Formation reflects syn- to post-collisional flexural subsidence related to the ongoing convergence between the Indian Plate and the Eurasian Plate, modulated by oblique subduction along the Burma microplate margin. Foreland loading from the Himalayan thrust belt and strike‑slip partitioning along faults such as the Ghazipur Fault and Sylhet Fault created accommodation for massive sediment accumulation. Episodic tectonic events including Pleistocene seismicity recorded at Assam and uplift of the Shillong Plateau have influenced sediment routing and basin architecture.

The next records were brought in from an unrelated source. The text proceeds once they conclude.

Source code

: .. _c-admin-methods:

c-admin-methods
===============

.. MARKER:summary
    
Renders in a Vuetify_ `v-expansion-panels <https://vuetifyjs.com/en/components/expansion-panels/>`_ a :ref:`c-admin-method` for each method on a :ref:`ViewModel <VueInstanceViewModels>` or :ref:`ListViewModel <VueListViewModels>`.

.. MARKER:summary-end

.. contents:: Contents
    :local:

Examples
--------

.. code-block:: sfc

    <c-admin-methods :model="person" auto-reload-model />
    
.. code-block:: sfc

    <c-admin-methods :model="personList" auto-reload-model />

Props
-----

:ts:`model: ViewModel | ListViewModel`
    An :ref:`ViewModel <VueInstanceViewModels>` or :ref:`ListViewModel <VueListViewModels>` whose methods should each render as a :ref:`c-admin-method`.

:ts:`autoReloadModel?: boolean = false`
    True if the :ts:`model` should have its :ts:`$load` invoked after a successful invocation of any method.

Sediments are dominantly fluvial and deltaic siliciclastics with intercalated tidal, estuarine and shallow marine facies that grade seaward into shelf and turbidite systems feeding the Bengal Fan. Sediment dispersal is controlled by the braided and meandering systems of the Ganges, Brahmaputra and Meghna Rivers, tidal modulation from the Bay of Bengal, and monsoonal variability linked to the Indian Monsoon. Processes include channel migration, crevasse-splay deposition on the Delta Plain, mangrove peat formation in the Sundarbans, and submarine fan deposition offshore influenced by hyperpycnal flow events documented in cores by international ocean drilling programs.
The basin hosts prospects for conventional hydrocarbons within Miocene‑Pliocene deltaic sands, deeper Neogene reservoirs, and stratigraphic traps along growth faults explored by Bangladesh Petroleum Exploration and Production Company Limited and multinational operators. Coal, peat and lignite deposits occur in interdistributary plains and Pleistocene terraces that have local energy significance. Gas discoveries in the Sylhet Basin and offshore gas fields have supported regional energy supply to Dhaka and Kolkata, and interest in deeper plays has attracted seismic and exploratory drilling by companies such as ONGC and international consortia.
The basin is highly susceptible to fluvial flooding, tidal surges and cyclone-induced inundation driven by powerful systems like Cyclone Sidr and Cyclone Aila, with sea-level rise exacerbating saltwater intrusion and mangrove loss in the Sundarbans. Anthropogenic drivers include upstream damming and water diversion in the Ganges Basin and Brahmaputra Basin, land-use change around Dhaka and Kolkata, and extraction-induced subsidence that increases flood risk. Sediment starvation due to channel regulation alters deltaic accretion rates documented in floodplain geomorphology studies and interdisciplinary assessments by regional institutes.
Dense population centers such as Dhaka, Kolkata, Khulna and Chittagong rely on basin resources for agriculture on fertile alluvial plains, aquaculture in estuarine systems, and ports serving Indian Ocean trade routes. The basin underpins rice and jute production historically linked to colonial-era markets like Calcutta and contemporary export networks managed by port authorities. Environmental hazards and resource competition have driven policy engagement by entities including national ministries and international development agencies addressing resilience, flood control infrastructure such as embankments around the Ganges Delta, and transboundary water diplomacy between India and Bangladesh.